A dual reciprocity BEM approach using new Fourier radial basis functions applied to 2D elastodynamic transient analysis

In this paper, a new boundary element analysis for two-dimensional (2D) transient elastodynamic problems is proposed. The dual reciprocity method (DRM) is reconsidered by employing new radial basis functions (RBFs) to approximate the domain inertia terms. These new RBFs, which are in the form of ζ+κ sin (ωr+α), are called Fourier RBFs hereafter. Using the method of variation of parameters, the particular solution kernels of Fourier RBFs corresponding to displacement and traction, whose a few terms are singular, has been explicitly derived. Therefore, a new simple smoothing trick has been employed to resolve the singularity problem. Moreover, the limiting values of the particular solution kernels have been evaluated. In order to find the unknown parameters of Fourier RBFs, an optimization problem seeking for the optimum value of the Houbolt scheme parameter β that minimizes the mean squared error (MSE) function of the problem is established.

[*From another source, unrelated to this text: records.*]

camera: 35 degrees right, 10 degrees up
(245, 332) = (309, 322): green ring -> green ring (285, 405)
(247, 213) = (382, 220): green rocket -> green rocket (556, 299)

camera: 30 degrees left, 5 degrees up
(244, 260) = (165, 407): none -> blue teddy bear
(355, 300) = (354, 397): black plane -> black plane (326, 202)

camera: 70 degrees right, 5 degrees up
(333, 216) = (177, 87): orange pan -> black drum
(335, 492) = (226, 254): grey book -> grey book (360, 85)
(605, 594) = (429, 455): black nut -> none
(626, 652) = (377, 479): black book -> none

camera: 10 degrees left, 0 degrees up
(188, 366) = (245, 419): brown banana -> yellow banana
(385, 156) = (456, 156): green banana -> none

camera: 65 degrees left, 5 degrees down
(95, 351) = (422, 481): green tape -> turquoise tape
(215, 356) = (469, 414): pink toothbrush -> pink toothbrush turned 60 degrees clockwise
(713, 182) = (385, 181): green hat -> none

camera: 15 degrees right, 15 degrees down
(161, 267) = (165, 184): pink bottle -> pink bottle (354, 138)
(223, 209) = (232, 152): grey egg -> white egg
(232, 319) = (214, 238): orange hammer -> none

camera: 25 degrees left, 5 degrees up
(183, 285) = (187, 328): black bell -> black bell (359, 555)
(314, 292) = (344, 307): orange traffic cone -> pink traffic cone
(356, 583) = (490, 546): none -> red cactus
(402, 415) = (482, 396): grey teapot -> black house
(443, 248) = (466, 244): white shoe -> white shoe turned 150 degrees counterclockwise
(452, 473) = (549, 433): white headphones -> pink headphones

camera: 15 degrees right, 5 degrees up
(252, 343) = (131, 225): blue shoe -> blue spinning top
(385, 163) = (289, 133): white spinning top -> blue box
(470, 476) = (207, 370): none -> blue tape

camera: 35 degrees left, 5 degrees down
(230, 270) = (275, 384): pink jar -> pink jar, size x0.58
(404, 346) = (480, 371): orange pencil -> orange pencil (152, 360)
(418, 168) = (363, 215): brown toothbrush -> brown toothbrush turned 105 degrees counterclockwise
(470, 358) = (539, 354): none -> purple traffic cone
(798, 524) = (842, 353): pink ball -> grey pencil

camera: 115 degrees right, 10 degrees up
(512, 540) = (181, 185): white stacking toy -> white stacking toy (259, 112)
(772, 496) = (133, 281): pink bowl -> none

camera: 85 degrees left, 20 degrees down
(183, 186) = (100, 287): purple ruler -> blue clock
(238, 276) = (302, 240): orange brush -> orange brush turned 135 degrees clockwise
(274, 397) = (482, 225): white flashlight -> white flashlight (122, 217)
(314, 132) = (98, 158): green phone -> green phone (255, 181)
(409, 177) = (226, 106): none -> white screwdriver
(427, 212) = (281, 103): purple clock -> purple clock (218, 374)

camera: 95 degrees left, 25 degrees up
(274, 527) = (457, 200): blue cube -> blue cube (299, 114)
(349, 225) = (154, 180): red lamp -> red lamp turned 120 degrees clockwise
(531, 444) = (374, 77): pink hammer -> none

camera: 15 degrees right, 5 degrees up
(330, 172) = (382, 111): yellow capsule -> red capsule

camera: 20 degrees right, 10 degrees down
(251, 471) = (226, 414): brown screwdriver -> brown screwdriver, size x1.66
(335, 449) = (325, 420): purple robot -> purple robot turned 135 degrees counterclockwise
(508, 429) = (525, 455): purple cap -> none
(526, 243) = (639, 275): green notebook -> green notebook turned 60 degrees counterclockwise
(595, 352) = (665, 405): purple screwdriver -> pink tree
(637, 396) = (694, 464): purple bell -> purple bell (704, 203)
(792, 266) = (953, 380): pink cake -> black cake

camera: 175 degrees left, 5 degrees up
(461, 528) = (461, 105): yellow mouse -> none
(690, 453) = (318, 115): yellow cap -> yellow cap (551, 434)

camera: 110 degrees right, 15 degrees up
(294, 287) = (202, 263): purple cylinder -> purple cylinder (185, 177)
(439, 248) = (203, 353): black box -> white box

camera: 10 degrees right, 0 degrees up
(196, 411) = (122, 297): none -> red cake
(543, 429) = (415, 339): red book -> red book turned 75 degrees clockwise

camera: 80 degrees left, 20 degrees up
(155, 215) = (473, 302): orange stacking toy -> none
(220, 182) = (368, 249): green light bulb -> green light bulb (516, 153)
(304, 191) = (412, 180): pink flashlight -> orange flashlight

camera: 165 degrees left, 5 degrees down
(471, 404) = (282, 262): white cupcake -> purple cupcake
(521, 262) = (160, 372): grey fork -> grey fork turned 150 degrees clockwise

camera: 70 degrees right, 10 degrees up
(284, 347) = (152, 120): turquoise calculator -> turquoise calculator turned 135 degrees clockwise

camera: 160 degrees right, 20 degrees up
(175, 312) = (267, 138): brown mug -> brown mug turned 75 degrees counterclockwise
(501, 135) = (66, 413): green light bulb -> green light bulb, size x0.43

Since the MSE function of the proposed RBFs is a function of five unknown parameters (i.e., ζ, κ, ω, α, and β), the genetic algorithm (GA) has been used to solve the necessary optimization problem. In order to illustrate the validity, accuracy, and superiority of the present study, several numerical examples are examined and compared to the results of analytical and other RBFs reported in the literature. Compared to other RBFs, Fourier RBFs show more accurate and stable results. Moreover, these results are obtained using less degree of freedom without any additional internal points that are commonly used to improve the accuracy of the results.